The event, which included presentations from leaders in the tech start-up field, was told that what the UK needed was “mindful innovation.”
The webinar, entitled Social Care: Technology and Transformation, saw the launch of the Future Care Capital Care Tech Landscape Review.
The report, which urged the government to co-ordinate investment in the digitisation of social care services across England, noted that the average investment in social care tech start-ups was £807,153.
This compared to an average of £3.4million for similar companies in the health sector.
Dr Peter Bloomfield, FCC Head of Policy and Research, said more research was needed to fully understand why there was such a major divergence in investment levels.
He added that another key finding of the report was how few tech companies were active in the social care market.
“We found some good examples of excellent technology improving people’s lives at home. Also the quality of care provided was very good.
“But I would have expected perhaps ten times the number of companies in some areas”.
He added that one reason was the lack of an overall national programme unifying the fragmented market.
Sam Hussain, CEO/Founder of care management software company Log My Care, told the webinar that what struck him from the Landscape Review was how social care remained the “poor cousin” of the NHS.
“If we are to achieve meaningful change in this sector then the solution has to come from the top,” he said.
Philip Mundy, founder of the clinical communications platform Pando, said despite the difficulties around securing investment, his message to new start-ups was “don’t give up.”
“There’s probably never been a better time to raise private investment than now.
“It’s a broad category but anything that’s about wellbeing and quality of life is a priority for most venture capitalists, although the traditional funds are less receptive.”
Sam Hussain added that it was important to pick the right investor for a social care tech company. “It’s tough as there are fewer of them out there compared to health.
Nick Weston, Chief Commercial Officer at independent living tech company Kemuri, said it was important to understand the system. Companies must work with the current system rather than trying to change it.
“If you deliver technology you have to understand how the system of reimbursement works. Your charging structure and commercial model has to work with that.
“As for change more generally, if we look at the impact of the current pandemic, it has been a catalyst for change. The change was already there… it just needed help getting through the door”.

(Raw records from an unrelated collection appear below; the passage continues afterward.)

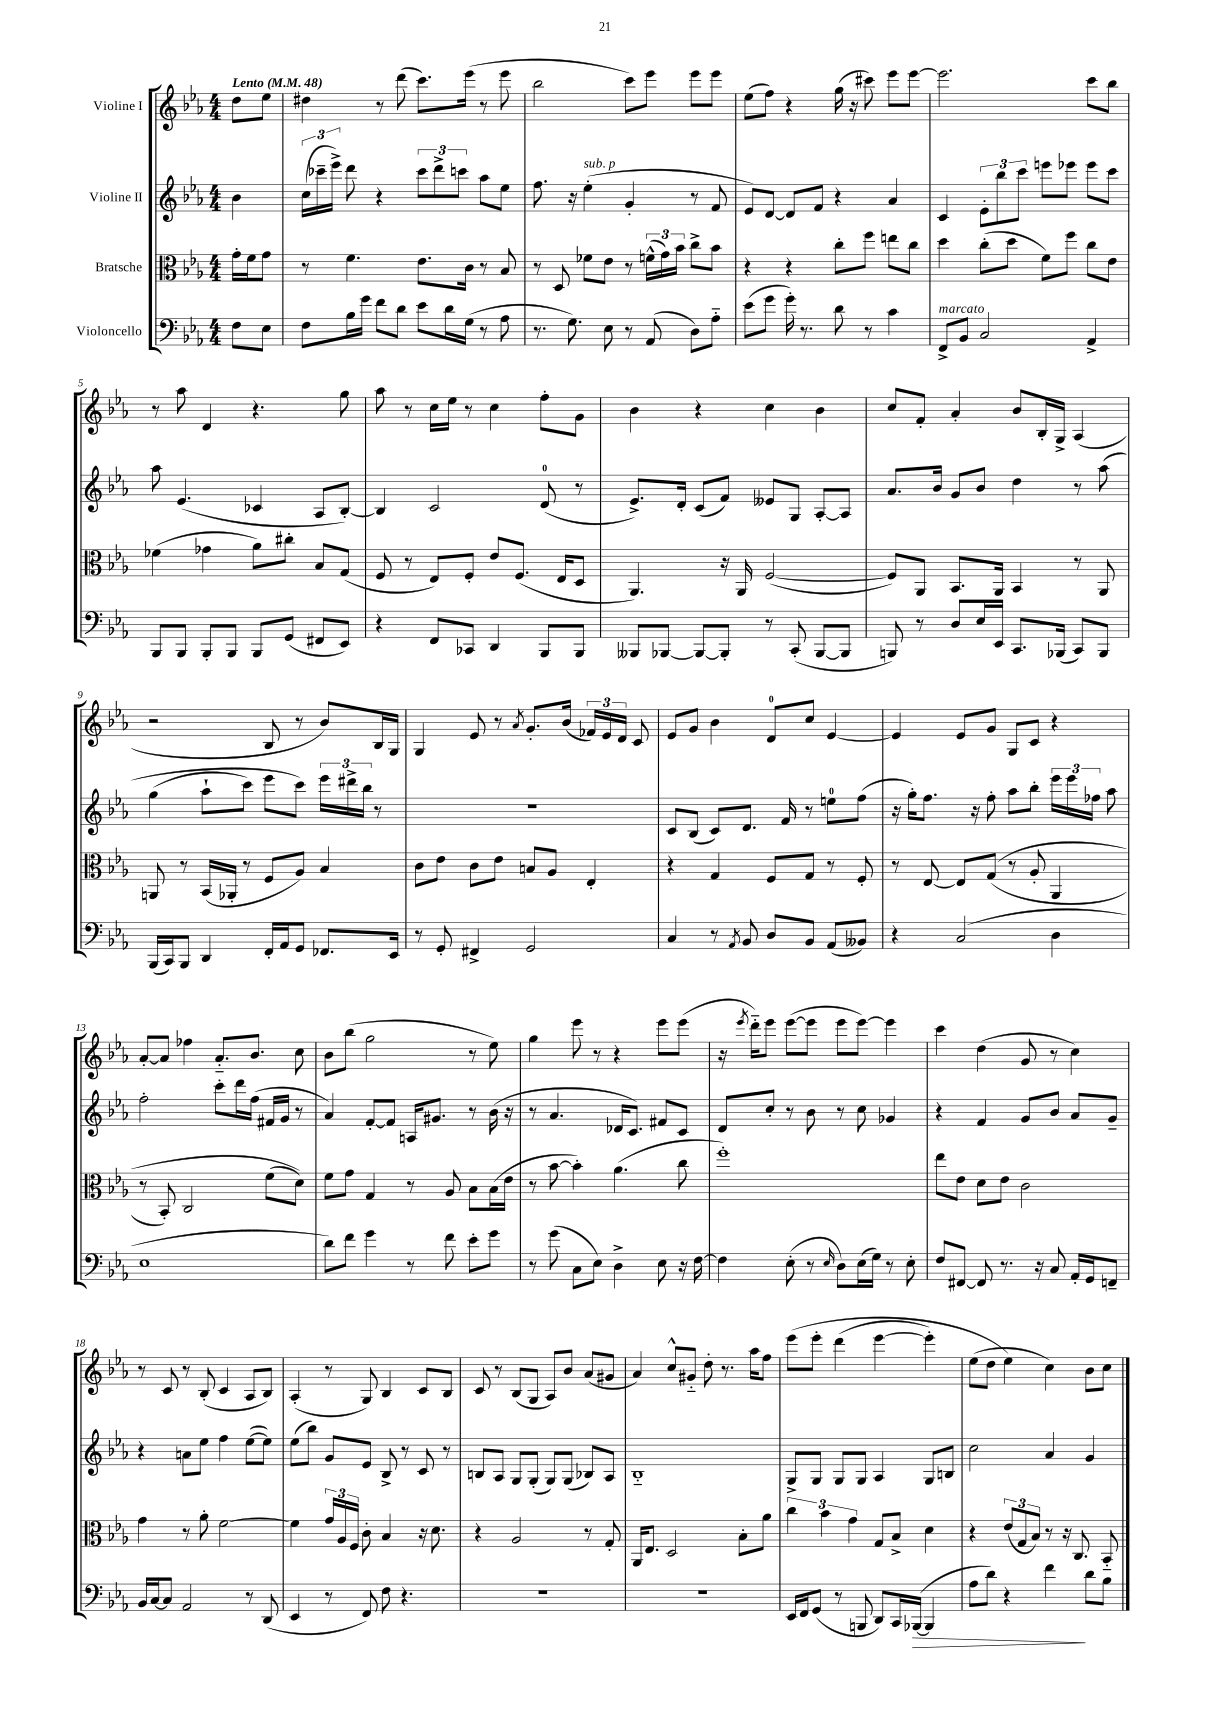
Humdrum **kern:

**kern	**dynam	**kern	**kern	**kern
*part4	*part4	*part3	*part2	*part1
*staff4	*staff4	*staff3	*staff2	*staff1
*I"Violoncello	*	*I"Bratsche	*I"Violine II	*I"Violine I
*clefF4	*	*clefC3	*clefG2	*clefG2
*k[b-e-a-]	*	*k[b-e-a-]	*k[b-e-a-]	*k[b-e-a-]
*M4/4	*	*M4/4	*M4/4	*M4/4
*MM48	*	*MM48	*MM48	*MM48
=	=	=	=	=
!	!	!	!	!LO:TX:a:B:t=Lento
8F\L	.	16g'\LL	4b-\	8dd\L
.	.	16f\J	.	.
8E-\J	.	8g\J	.	8ee-\J
=1	=1	=1	=1	=1
8F\L	.	8r	(24cc\LL	4dd#X\
.	.	.	24ccc-X~\	.
.	.	.	24eee-^\JJ)	.
16B-\L	.	4.f\	8ddd\	.
16g\JJ	.	.	.	.
8f\L	.	.	4r	8r
8d\J	.	.	.	(8ddd\
8e-\L	.	8.e-\L	12ccc-\L	8.ccc\L)
.	.	.	12ddd^\	.
16d\L	.	.	.	.
.	.	.	12cccn\J	.
(16G\JJ	.	16c\Jk	.	(16eee-\Jk
8r	.	8r	8aa-\L	8r
8A-\	.	8B-/	8ee-\J	8eee-\
=2	=2	=2	=2	=2
8.r	.	8r	8.ff\	2bb-\
.	.	8D/	.	.
8.G\)	.	.	16r	.
!	!	!	!LO:TX:a:i:t=sub. p	!
.	.	8f-X\L	(4ee-'\	.
8E-\	.	8e-\J	.	.
8r	.	8r	4g'/	8ccc\L)
(8AA-/	.	(24fn^^\LL	.	8eee-\J
.	.	24g\)	.	.
.	.	24b-\JJ	.	.
8D\L)	.	8cc^\L	8r	8eee-\L
8A-\J	.	8b-\J	8f/	8eee-\J
=3	=3	=3	=3	=3
(8e-\L	.	4r	8e-/L)	(8ee-\L
8g\J	.	.	[8d/J	8ff\J)
16g'\)	.	4r	8d/L]	4r
8.r	.	.	.	.
.	.	.	8f/J	.
8d\	.	8cc'\L	4r	(16gg\
.	.	.	.	16r
8r	.	8ff\J	.	8ccc#X\)
4c\	.	8een\L	4a-/	8eee-\L
.	.	8cc\J	.	[8eee-\J
=4	=4	=4	=4	=4
!LO:TX:a:i:t=marcato	!	!	!	!
8FF^/L	.	4dd\	4c/	2.eee-\]
8BB-/J	.	.	.	.
2C/	.	(8cc'\L	12e-'\L	.
.	.	.	12bb-\	.
.	.	8dd\J	.	.
.	.	.	12ccc\J	.
.	.	8f\L)	8eeen\L	.
.	.	8ff\J	8eee-X\J	.
4AA-^/	.	8cc\L	8eee-\L	8ccc\L
.	.	8e-\J	8ccc\J	8bb-\J
!!LO:LB:g=z
=5	=5	=5	=5	=5
8BBB-/L	.	(4f-X\	8aa-\	8r
8BBB-/J	.	.	(4.e-/	8aa-\
8BBB-'/L	.	4g-X\	.	4d/
8BBB-/J	.	.	.	.
8BBB-/L	.	8a-\L)	4c-X/	4.r
(8GG/J	.	8cc#X'\J	.	.
8FF#X/L	.	8B-/L	8A-/L	.
8EE-/J)	.	(8G/J	[8B-'/J)	8gg\
=6	=6	=6	=6	=6
4r	.	8F/	4B-/]	8aa-\
.	.	8r	.	8r
8FF/L	.	8E-/L)	2c/	16cc\LL
.	.	.	.	16ee-\JJ
8CC-X/J	.	8F'/J	.	8r
4DD/	.	8e-/L	.	4cc\
.	.	(8.F/J	.	.
8BBB-/L	.	.	(8d/	8ff'\L
.	.	16E-/KL	.	.
8BBB-/J	.	8D/J	8r	8g\J
=7	=7	=7	=7	=7
8BBB--X/L	.	4.AA-/)	8.e-^/L)	4b-\
[8BBB-X/J	.	.	.	.
.	.	.	16d'/Jk	.
8BBB-/L_	.	.	(8c/L	4r
8BBB-'/J]	.	16r	8f/J)	.
.	.	16AA-/	.	.
8r	.	([2F/	8e--X/L	4cc\
(8CC'/	.	.	8G/J	.
[8BBB-/L	.	.	[8A-'/L	4b-\
8BBB-/J]	.	.	8A-/J]	.
=8	=8	=8	=8	=8
8BBBn/)	.	8F/L])	8.a-/L	8cc/L
8r	.	8AA-/J	.	8f'/J
.	.	.	16b-/Jk	.
8D/L	.	8.BB-/L	8g/L	4a-'/
16E-/L	.	.	8b-/J	.
16EE-/JJ	.	16AA-/Jk	.	.
8.CC/L	.	4BB-/	4dd\	8b-/L
.	.	.	.	16B-'/L
(16BBB-X/Jk	.	.	.	16G^/JJ
8CC/L)	.	8r	8r	(4A-/
8BBB-/J	.	8AA-/	(8aa-\	.
!!LO:LB:g=z
=9	=9	=9	=9	=9
(16BBB-/LL	.	8AAn/	(4gg\	2r
16CC/J)	.	.	.	.
8BBB-/J	.	8r	.	.
4DD/	.	(16BB-/LL	8aa-`\L	.
.	.	16AA-X'/JJ	.	.
.	.	8r	8ccc\J)	.
16FF'/LL	.	8F/L	8eee-\L	8B-/
16AA-/J	.	.	.	.
8GG/J	.	8A-/J)	8ccc\J)	8r
8.FF-X/L	.	4B-/	24eee-\LL	8b-/L)
.	.	.	24ddd#X^\	.
.	.	.	24bb-\JJ	.
.	.	.	8r	16B-/L
16EE-/Jk	.	.	.	16G/JJ
=10	=10	=10	=10	=10
8r	.	8c\L	1r	4G/
8GG'/	.	8e-\J	.	.
4FF#X^/	.	8c\L	.	8e-/
.	.	8e-\J	.	8r
.	.	.	.	8qa-/
2GG/	.	8Bn/L	.	8.g'/L
.	.	8A-/J	.	.
.	.	.	.	(16b-/Jk
.	.	4E-'/	.	24f-X/LL)
.	.	.	.	24e-/
.	.	.	.	24d/JJ
.	.	.	.	8c/
=11	=11	=11	=11	=11
4C/	.	4r	8c/L	8e-/L
.	.	.	(8B-/J	8g/J
8r	.	4G/	8c/L)	4b-\
8qAA-/	.	.	.	.
8BB-/	.	.	8.d/J	.
8D/L	.	8F/L	.	8d/L
.	.	.	16f/	.
8BB-/J	.	8G/J	8r	8cc/J
(8AA-/L	.	8r	8een\L	[4e-/
8BB--X/J)	.	8F'/	(8ff\J	.
=12	=12	=12	=12	=12
4r	.	8r	16r	4e-/]
.	.	.	16gg'\KL)	.
.	.	[8E-/	8.ff\J	.
(2C/	.	8E-/L]	.	8e-/L
.	.	.	16r	.
.	.	((8G/J	8ff'\	8g/J
.	.	8r	8aa-\L	8G/L
.	.	8A-'/	8bb-'\J	8c/J
4D\	.	4AA-/	24eee-\LL	4r
.	.	.	24eee-\	.
.	.	.	24ff-X\JJ	.
.	.	.	8aa-\	.
!!LO:LB:g=z
=13	=13	=13	=13	=13
1E-	.	8r	2ff'\	[8a-'/L
.	.	8BB-'/)	.	8a-/J]
.	.	2C/	.	4ff-X\
.	.	.	8ccc'\L	8.a-/L
.	.	.	16ddd\L	.
.	.	.	(16ff\JJ	8.b-/J
.	.	(8f\L	16f#X/LL	.
.	.	.	16g/JJ	.
.	.	8d\J))	8r	8cc\
=14	=14	=14	=14	=14
8d\L)	.	8f\L	4a-/)	8b-\L
8f\J	.	8g\J	.	(8bb-\J
4g\	.	4G/	[8f'/L	2gg\
.	.	.	8f/J]	.
8r	.	8r	16An/KL	.
.	.	.	8.g#X/J	.
8f\	.	8A-/	.	.
8e-'\L	.	8B-\L	8r	8r
8g\J	.	(16B-\L	(16b-\	8ee-\)
.	.	16e-\JJ	16r	.
=15	=15	=15	=15	=15
8r	.	8r	8r	4gg\
(8g\	.	[8b-\	4.a-/	.
8C\L	.	4b-'\])	.	8eee-\
8E-\J)	.	.	.	8r
4D^\	.	(4.a-\	16d-X/KL	4r
.	.	.	8.c/J)	.
8E-\	.	.	8f#X/L	8eee-\L
16r	.	8cc\	8c/J	(8eee-\J
[16F\	.	.	.	.
=16	=16	=16	=16	=16
4F\]	.	1ff')	8d/L	16r
.	.	.	.	8qeee-/
.	.	.	.	16ddd\KL)
.	.	.	8cc'/J	8eee-\J
(8E-'\	.	.	8r	([8eee-\L
8r	.	.	8b-\	8eee-\J]
16qqE-/	.	.	.	.
8D\L)	.	.	8r	8eee-\L
(16E-\L	.	.	8cc\	[8eee-\J)
16G\JJ)	.	.	.	.
8r	.	.	4g-X/	4eee-\]
8E-'\	.	.	.	.
=17	=17	=17	=17	=17
8F/L	.	8ee-\L	4r	4ccc\
[8FF#X/J	.	8e-\J	.	.
8FF#/]	.	8d\L	4f/	(4dd\
8.r	.	8e-\J	.	.
.	.	2c\	8g/L	8g/
16r	.	.	.	.
8C/	.	.	8b-/J	8r
16AA-'/LL	.	.	8a-/L	4cc\)
16GG/J	.	.	.	.
8FFn~/J	.	.	8g~/J	.
!!LO:LB:g=z
=18	=18	=18	=18	=18
16BB-/LL	.	4g\	4r	8r
[16C/J	.	.	.	.
8C/J]	.	.	.	8c/
2AA-/	.	8r	8an\L	8r
.	.	8a-'\	8ee-\J	(8B-'/
.	.	[2f\	4ff\	4c/
8r	.	.	([8ee-\L	8A-/L
(8DD/	.	.	8ee-\J])	8B-/J)
=19	=19	=19	=19	=19
4EE-/	.	4f\]	(8ee-\L	(4A-'/
.	.	.	8bb-\J)	.
8r	.	24g/LL	8g/L	8r
.	.	24A-/	.	.
.	.	24F/JJ	.	.
8FF/)	.	8c'\	8e-/J	8G/)
8F\	.	4B-/	8B-^/	4B-/
4.r	.	.	8r	.
.	.	16r	8c/	8c/L
.	.	8.d\	.	.
.	.	.	8r	8B-/J
=20	=20	=20	=20	=20
1r	.	4r	8Bn/L	8c/
.	.	.	8A-/J	8r
.	.	2A-/	8G/L	(8B-/L
.	.	.	(8G'/J	8G/J
.	.	.	8G/L)	8A-/L)
.	.	.	(8G/J	8b-/J
.	.	8r	8B-X/L)	(8a-/L
.	.	8G'/	8A-/J	8g#X/J
=21	=21	=21	=21	=21
1r	.	16AA-/KL	1B-	4a-/)
.	.	8.E-/J	.	.
.	.	2D/	.	8cc^^/L
.	.	.	.	8g#X/J
.	.	.	.	8dd'\
.	.	.	.	8.r
.	.	8B-'\L	.	.
.	.	.	.	16aa-\KL
.	.	8a-\J	.	8ff\J
=22	=22	=22	=22	=22
16EE-/LL	.	6cc\	8G^/L	(8eee-\L
16FF/J	.	.	.	.
(8GG/J	.	.	8G/J	8eee-'\J
.	.	6b-\	.	.
8r	.	.	8G/L	(4ddd\
.	.	6g\	.	.
8BBBn/	.	.	8G/J	.
8DD/L)	.	8G/L	4A-/	[4eee-\
16CC/L	.	8B-^/J	.	.
!	!LO:HP:b	!	!	!
([16BBB-X/JJ	>	.	.	.
4BBB-/]	.	4d\	8G/L	4eee-'\])
.	.	.	8Bn/J	.
=23	=23	=23	=23	=23
8A-\L	.	4r	2cc\	(8ee-\L
8d\J)	.	.	.	8dd\J
4r	.	(12e-/L	.	4ee-\)
.	.	12G/	.	.
.	.	12B-/J)	.	.
4f\	.	8r	4a-/	4cc\)
.	.	16r	.	.
.	.	8.C/	.	.
8d\L	]	.	4g/	8b-\L
8B-\J	.	8BB-/	.	8cc\J
==	==	==	==	==
*-	*-	*-	*-	*-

He added that technology was part of our lives and is not going away. “We are trying to minimise the impact of ageing…. As tech providers we want people to be able to stay in their own home and live fruitful lives.
“When people are 70 or 80 maybe they want to go windsurfing. Why not? Let’s use technology to both support people’s dreams and to protect the vulnerable.”
Phillip Munday said for tech start-ups the issue was as much about what they don’t do with technology as what they do.
“Technology is not a sliver bullet… What we’re discussing here is human and it will remain human for some time. We must try to think about technology in a thoughtful and tactical way, where it can be advantageous.
“But don’t try and solve everything or change everything. The key is mindful innovation.”